- DATA EXCERPTS

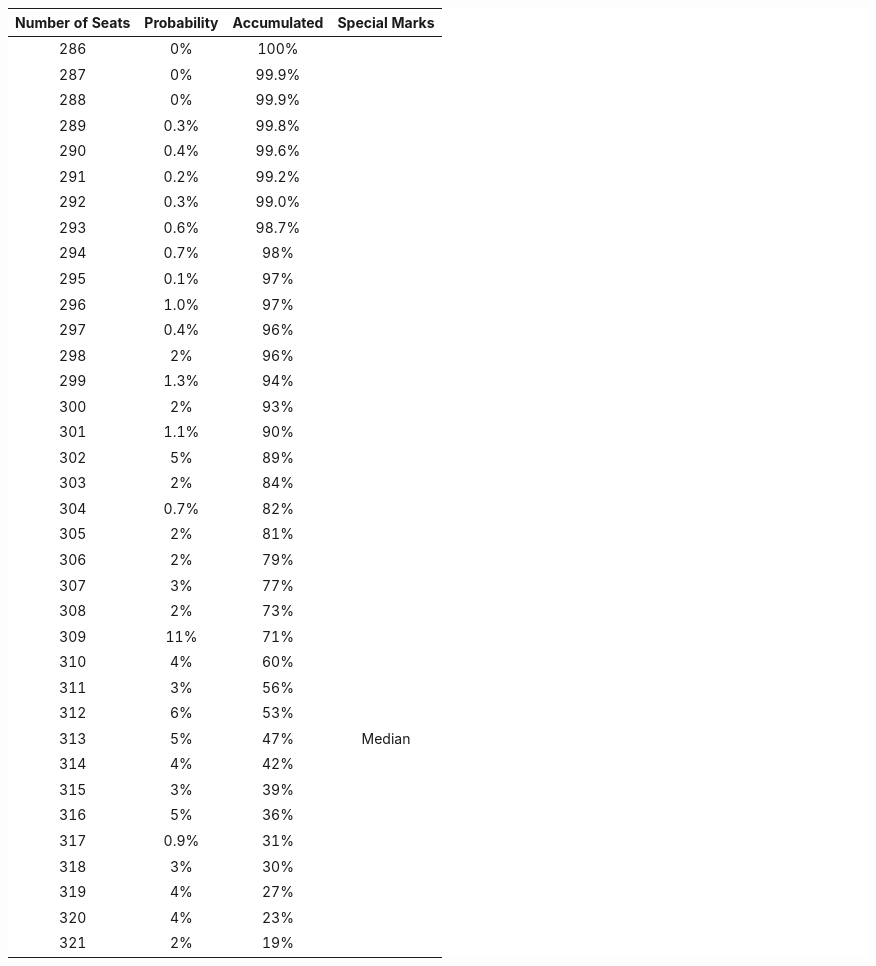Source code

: | Number of Seats | Probability | Accumulated | Special Marks |
|:---------------:|:-----------:|:-----------:|:-------------:|
| 286 | 0% | 100% |  |
| 287 | 0% | 99.9% |  |
| 288 | 0% | 99.9% |  |
| 289 | 0.3% | 99.8% |  |
| 290 | 0.4% | 99.6% |  |
| 291 | 0.2% | 99.2% |  |
| 292 | 0.3% | 99.0% |  |
| 293 | 0.6% | 98.7% |  |
| 294 | 0.7% | 98% |  |
| 295 | 0.1% | 97% |  |
| 296 | 1.0% | 97% |  |
| 297 | 0.4% | 96% |  |
| 298 | 2% | 96% |  |
| 299 | 1.3% | 94% |  |
| 300 | 2% | 93% |  |
| 301 | 1.1% | 90% |  |
| 302 | 5% | 89% |  |
| 303 | 2% | 84% |  |
| 304 | 0.7% | 82% |  |
| 305 | 2% | 81% |  |
| 306 | 2% | 79% |  |
| 307 | 3% | 77% |  |
| 308 | 2% | 73% |  |
| 309 | 11% | 71% |  |
| 310 | 4% | 60% |  |
| 311 | 3% | 56% |  |
| 312 | 6% | 53% |  |
| 313 | 5% | 47% | Median |
| 314 | 4% | 42% |  |
| 315 | 3% | 39% |  |
| 316 | 5% | 36% |  |
| 317 | 0.9% | 31% |  |
| 318 | 3% | 30% |  |
| 319 | 4% | 27% |  |
| 320 | 4% | 23% |  |
| 321 | 2% | 19% |  |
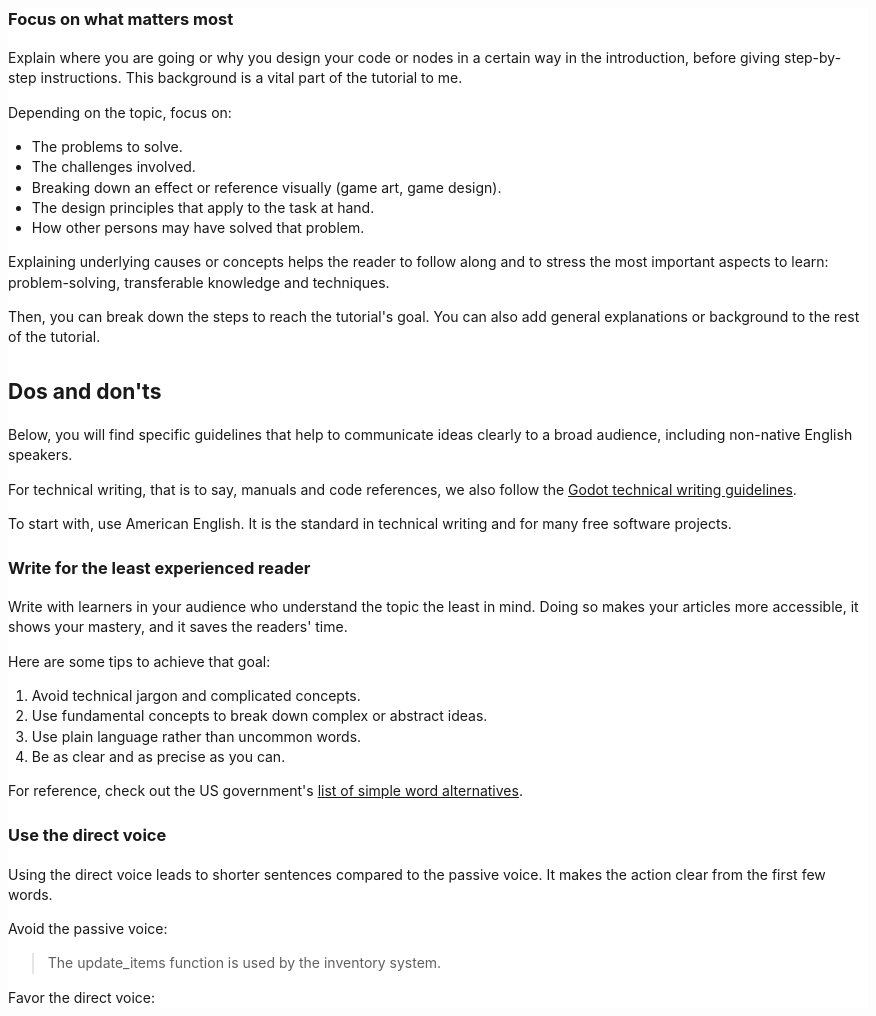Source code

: ### Focus on what matters most

Explain where you are going or why you design your code or nodes in a certain way in the introduction, before giving step-by-step instructions. This background is a vital part of the tutorial to me.

Depending on the topic, focus on:

- The problems to solve.
- The challenges involved.
- Breaking down an effect or reference visually (game art, game design).
- The design principles that apply to the task at hand.
- How other persons may have solved that problem.

Explaining underlying causes or concepts helps the reader to follow along and to stress the most important aspects to learn: problem-solving, transferable knowledge and techniques.

Then, you can break down the steps to reach the tutorial's goal. You can also add general explanations or background to the rest of the tutorial.

## Dos and don'ts

Below, you will find specific guidelines that help to communicate ideas clearly to a broad audience, including non-native English speakers.

For technical writing, that is to say, manuals and code references, we also follow the [Godot technical writing guidelines](//docs.godotengine.org/en/latest/community/contributing/docs_writing_guidelines.html).

To start with, use American English. It is the standard in technical writing and for many free software projects.

### Write for the least experienced reader

Write with learners in your audience who understand the topic the least in mind. Doing so makes your articles more accessible, it shows your mastery, and it saves the readers' time.

Here are some tips to achieve that goal:

1. Avoid technical jargon and complicated concepts.
1. Use fundamental concepts to break down complex or abstract ideas.
1. Use plain language rather than uncommon words.
1. Be as clear and as precise as you can.

For reference, check out the US government's [list of simple word alternatives](//plainlanguage.gov/guidelines/words/use-simple-words-phrases/).

### Use the direct voice

Using the direct voice leads to shorter sentences compared to the passive voice. It makes the action clear from the first few words.

Avoid the passive voice:

> The update_items function is used by the inventory system.

Favor the direct voice:
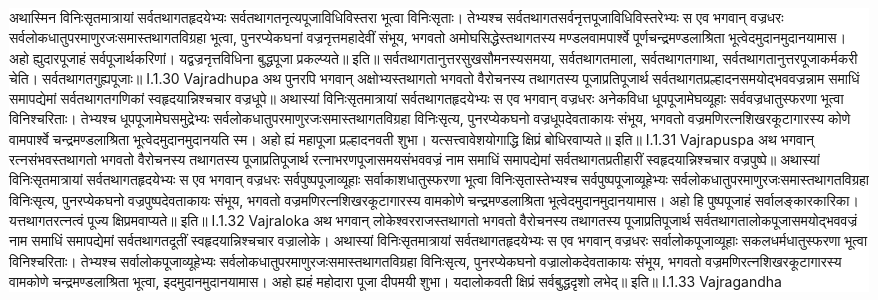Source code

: अथास्मिन विनिःसृतमात्रायां सर्वतथागतहृदयेभ्यः सर्वतथागतनृत्यपूजाविधिविस्तरा भूत्वा विनिःसृताः। तेभ्यश्च सर्वतथागतसर्वनृत्तपूजाविधिविस्तरेभ्यः स एव भगवान् वज्रधरः सर्वलोकधातुपरमाणुरजःसमास्तथागतविग्रहा भूत्वा, पुनरप्येकघनां वज्रनृत्तमहादेवीं संभूय, भगवतो अमोघसिद्धेस्तथागतस्य मण्डलवामपार्श्वे पूर्णचन्द्रमण्डलाश्रिता भूत्वेदमुदानमुदानयामास।
अहो ह्युदारपूजाहं सर्वपूजार्थकरिणां। 
यद्वज्रनृत्तविधिना बुद्धपूजा प्रकल्प्यते॥ इति॥
सर्वतथागतानुत्तरसुखसौमनस्यसमया, सर्वतथागतमाला, सर्वतथागतगाथा, सर्वतथागतानुत्तरपूजाकर्मकरी चेति। सर्वतथागतगुह्यपूजाः॥
I.1.30 Vajradhupa
अथ पुनरपि भगवान् अक्षोभ्यस्तथागतो भगवतो वैरोचनस्य तथागतस्य पूजाप्रतिपूजार्थ सर्वतथागतप्रल्हादनसमयोद्भववज्रन्नाम समाधिं समापद्येमां सर्वतथागतगणिकां स्वहृदयान्निश्चचार वज्रधूपे॥
अथास्यां विनिःसृतमात्रायां सर्वतथागतहृदयेभ्यः स एव भगवान् वज्रधरः अनेकविधा धूपपूजामेघव्यूहाः सर्ववज्रधातुस्फरणा भूत्वा विनिश्चरिताः। तेभ्यश्च धूपपूजामेघसमुद्रेभ्यः सर्वलोकधातुपरमाणुरजःसमास्तथागतविग्रहा विनिःसृत्य, पुनरप्येकघनो वज्रधूपदेवताकायः संभूय, भगवतो वज्रमणिरत्नशिखरकूटागारस्य कोणे वामपार्श्वे चन्द्रमण्डलाश्रिता भूत्वेदमुदानमुदानयति स्म।
अहो ह्यं महापूजा प्रल्हादनवती शुभा। 
यत्सत्त्वावेशयोगाद्धि क्षिप्रं बोधिरवाप्यते॥ इति॥
I.1.31 Vajrapuspa
अथ भगवान् रत्नसंभवस्तथागतो भगवतो वैरोचनस्य तथागतस्य पूजाप्रतिपूजार्थ रत्नाभरणपूजासमयसंभववज्रं नाम समाधिं समापद्येमां सर्वतथागतप्रतीहारीं स्वहृदयान्निश्चचार वज्रपुष्पे॥
अथास्यां विनिःसृतमात्रायां सर्वतथागतहृदयेभ्यः स एव भगवान् वज्रधरः सर्वपुष्पपूजाव्यूहाः सर्वाकाशधातुस्फरणा भूत्वा विनिःसृतास्तेभ्यश्च सर्वपुष्पपूजाव्यूहेभ्यः सर्वलोकधातुपरमाणुरजःसमास्तथागतविग्रहा विनिःसृत्य, पुनरप्येकघनो वज्रपुष्पदेवताकायः संभूय, भगवतो वज्रमणिरत्नशिखरकूटागारस्य वामकोणे चन्द्रमण्डलाश्रिता भूत्वेदमुदानमुदानयामास।
अहो हि पुष्पपूजाहं सर्वालङ्कारकारिका। 
यत्तथागतरत्नत्वं पूज्य क्षिप्रमवाप्यते॥ इति॥
I.1.32 Vajraloka
अथ भगवान् लोकेश्वरराजस्तथागतो भगवतो वैरोचनस्य तथागतस्य पूजाप्रतिपूजार्थ सर्वतथागतालोकपूजासमयोद्भववज्रं नाम समाधिं समापद्येमां सर्वतथागतदूतीं स्वहृदयान्निश्चचार वज्रालोके।
अथास्यां विनिःसृतमात्रायां सर्वतथागतहृदयेभ्यः स एव भगवान् वज्रधरः सर्वालोकपूजाव्यूहाः सकलधर्मधातुस्फरणा भूत्वा विनिश्चरिताः। तेभ्यश्च सर्वालोकपूजाव्यूहेभ्यः सर्वलोकधातुपरमाणुरजःसमास्तथागतविग्रहा विनिःसृत्य, पुनरप्येकघनो वज्रालोकदेवताकायः संभूय, भगवतो वज्रमणिरत्नशिखरकूटागारस्य वामकोणे चन्द्रमण्डलाश्रिता भूत्वा, इदमुदानमुदानयामास।
अहो ह्यहं महोदारा पूजा दीपमयी शुभा। 
यदालोकवती क्षिप्रं सर्वबुद्धदृशो लभेद्॥ इति॥
I.1.33 Vajragandha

- TO DO
Will you write out all of the data above word for word, leaving the pictures out?

- ANSWER TO THIS PROBLEM
Source code

: | Number of Seats | Probability | Accumulated | Special Marks |
|:---------------:|:-----------:|:-----------:|:-------------:|
| 286 | 0% | 100% |  |
| 287 | 0% | 99.9% |  |
| 288 | 0% | 99.9% |  |
| 289 | 0.3% | 99.8% |  |
| 290 | 0.4% | 99.6% |  |
| 291 | 0.2% | 99.2% |  |
| 292 | 0.3% | 99.0% |  |
| 293 | 0.6% | 98.7% |  |
| 294 | 0.7% | 98% |  |
| 295 | 0.1% | 97% |  |
| 296 | 1.0% | 97% |  |
| 297 | 0.4% | 96% |  |
| 298 | 2% | 96% |  |
| 299 | 1.3% | 94% |  |
| 300 | 2% | 93% |  |
| 301 | 1.1% | 90% |  |
| 302 | 5% | 89% |  |
| 303 | 2% | 84% |  |
| 304 | 0.7% | 82% |  |
| 305 | 2% | 81% |  |
| 306 | 2% | 79% |  |
| 307 | 3% | 77% |  |
| 308 | 2% | 73% |  |
| 309 | 11% | 71% |  |
| 310 | 4% | 60% |  |
| 311 | 3% | 56% |  |
| 312 | 6% | 53% |  |
| 313 | 5% | 47% | Median |
| 314 | 4% | 42% |  |
| 315 | 3% | 39% |  |
| 316 | 5% | 36% |  |
| 317 | 0.9% | 31% |  |
| 318 | 3% | 30% |  |
| 319 | 4% | 27% |  |
| 320 | 4% | 23% |  |
| 321 | 2% | 19% |  |
Source code

: ### Focus on what matters most

Explain where you are going or why you design your code or nodes in a certain way in the introduction, before giving step-by-step instructions. This background is a vital part of the tutorial to me.

Depending on the topic, focus on:

- The problems to solve.
- The challenges involved.
- Breaking down an effect or reference visually (game art, game design).
- The design principles that apply to the task at hand.
- How other persons may have solved that problem.

Explaining underlying causes or concepts helps the reader to follow along and to stress the most important aspects to learn: problem-solving, transferable knowledge and techniques.

Then, you can break down the steps to reach the tutorial's goal. You can also add general explanations or background to the rest of the tutorial.

## Dos and don'ts

Below, you will find specific guidelines that help to communicate ideas clearly to a broad audience, including non-native English speakers.

For technical writing, that is to say, manuals and code references, we also follow the [Godot technical writing guidelines](//docs.godotengine.org/en/latest/community/contributing/docs_writing_guidelines.html).

To start with, use American English. It is the standard in technical writing and for many free software projects.

### Write for the least experienced reader

Write with learners in your audience who understand the topic the least in mind. Doing so makes your articles more accessible, it shows your mastery, and it saves the readers' time.

Here are some tips to achieve that goal:

1. Avoid technical jargon and complicated concepts.
1. Use fundamental concepts to break down complex or abstract ideas.
1. Use plain language rather than uncommon words.
1. Be as clear and as precise as you can.

For reference, check out the US government's [list of simple word alternatives](//plainlanguage.gov/guidelines/words/use-simple-words-phrases/).

### Use the direct voice

Using the direct voice leads to shorter sentences compared to the passive voice. It makes the action clear from the first few words.

Avoid the passive voice:

> The update_items function is used by the inventory system.

Favor the direct voice:
Source code

: अथास्मिन विनिःसृतमात्रायां सर्वतथागतहृदयेभ्यः सर्वतथागतनृत्यपूजाविधिविस्तरा भूत्वा विनिःसृताः। तेभ्यश्च सर्वतथागतसर्वनृत्तपूजाविधिविस्तरेभ्यः स एव भगवान् वज्रधरः सर्वलोकधातुपरमाणुरजःसमास्तथागतविग्रहा भूत्वा, पुनरप्येकघनां वज्रनृत्तमहादेवीं संभूय, भगवतो अमोघसिद्धेस्तथागतस्य मण्डलवामपार्श्वे पूर्णचन्द्रमण्डलाश्रिता भूत्वेदमुदानमुदानयामास।
अहो ह्युदारपूजाहं सर्वपूजार्थकरिणां। 
यद्वज्रनृत्तविधिना बुद्धपूजा प्रकल्प्यते॥ इति॥
सर्वतथागतानुत्तरसुखसौमनस्यसमया, सर्वतथागतमाला, सर्वतथागतगाथा, सर्वतथागतानुत्तरपूजाकर्मकरी चेति। सर्वतथागतगुह्यपूजाः॥
I.1.30 Vajradhupa
अथ पुनरपि भगवान् अक्षोभ्यस्तथागतो भगवतो वैरोचनस्य तथागतस्य पूजाप्रतिपूजार्थ सर्वतथागतप्रल्हादनसमयोद्भववज्रन्नाम समाधिं समापद्येमां सर्वतथागतगणिकां स्वहृदयान्निश्चचार वज्रधूपे॥
अथास्यां विनिःसृतमात्रायां सर्वतथागतहृदयेभ्यः स एव भगवान् वज्रधरः अनेकविधा धूपपूजामेघव्यूहाः सर्ववज्रधातुस्फरणा भूत्वा विनिश्चरिताः। तेभ्यश्च धूपपूजामेघसमुद्रेभ्यः सर्वलोकधातुपरमाणुरजःसमास्तथागतविग्रहा विनिःसृत्य, पुनरप्येकघनो वज्रधूपदेवताकायः संभूय, भगवतो वज्रमणिरत्नशिखरकूटागारस्य कोणे वामपार्श्वे चन्द्रमण्डलाश्रिता भूत्वेदमुदानमुदानयति स्म।
अहो ह्यं महापूजा प्रल्हादनवती शुभा। 
यत्सत्त्वावेशयोगाद्धि क्षिप्रं बोधिरवाप्यते॥ इति॥
I.1.31 Vajrapuspa
अथ भगवान् रत्नसंभवस्तथागतो भगवतो वैरोचनस्य तथागतस्य पूजाप्रतिपूजार्थ रत्नाभरणपूजासमयसंभववज्रं नाम समाधिं समापद्येमां सर्वतथागतप्रतीहारीं स्वहृदयान्निश्चचार वज्रपुष्पे॥
अथास्यां विनिःसृतमात्रायां सर्वतथागतहृदयेभ्यः स एव भगवान् वज्रधरः सर्वपुष्पपूजाव्यूहाः सर्वाकाशधातुस्फरणा भूत्वा विनिःसृतास्तेभ्यश्च सर्वपुष्पपूजाव्यूहेभ्यः सर्वलोकधातुपरमाणुरजःसमास्तथागतविग्रहा विनिःसृत्य, पुनरप्येकघनो वज्रपुष्पदेवताकायः संभूय, भगवतो वज्रमणिरत्नशिखरकूटागारस्य वामकोणे चन्द्रमण्डलाश्रिता भूत्वेदमुदानमुदानयामास।
अहो हि पुष्पपूजाहं सर्वालङ्कारकारिका। 
यत्तथागतरत्नत्वं पूज्य क्षिप्रमवाप्यते॥ इति॥
I.1.32 Vajraloka
अथ भगवान् लोकेश्वरराजस्तथागतो भगवतो वैरोचनस्य तथागतस्य पूजाप्रतिपूजार्थ सर्वतथागतालोकपूजासमयोद्भववज्रं नाम समाधिं समापद्येमां सर्वतथागतदूतीं स्वहृदयान्निश्चचार वज्रालोके।
अथास्यां विनिःसृतमात्रायां सर्वतथागतहृदयेभ्यः स एव भगवान् वज्रधरः सर्वालोकपूजाव्यूहाः सकलधर्मधातुस्फरणा भूत्वा विनिश्चरिताः। तेभ्यश्च सर्वालोकपूजाव्यूहेभ्यः सर्वलोकधातुपरमाणुरजःसमास्तथागतविग्रहा विनिःसृत्य, पुनरप्येकघनो वज्रालोकदेवताकायः संभूय, भगवतो वज्रमणिरत्नशिखरकूटागारस्य वामकोणे चन्द्रमण्डलाश्रिता भूत्वा, इदमुदानमुदानयामास।
अहो ह्यहं महोदारा पूजा दीपमयी शुभा। 
यदालोकवती क्षिप्रं सर्वबुद्धदृशो लभेद्॥ इति॥
I.1.33 Vajragandha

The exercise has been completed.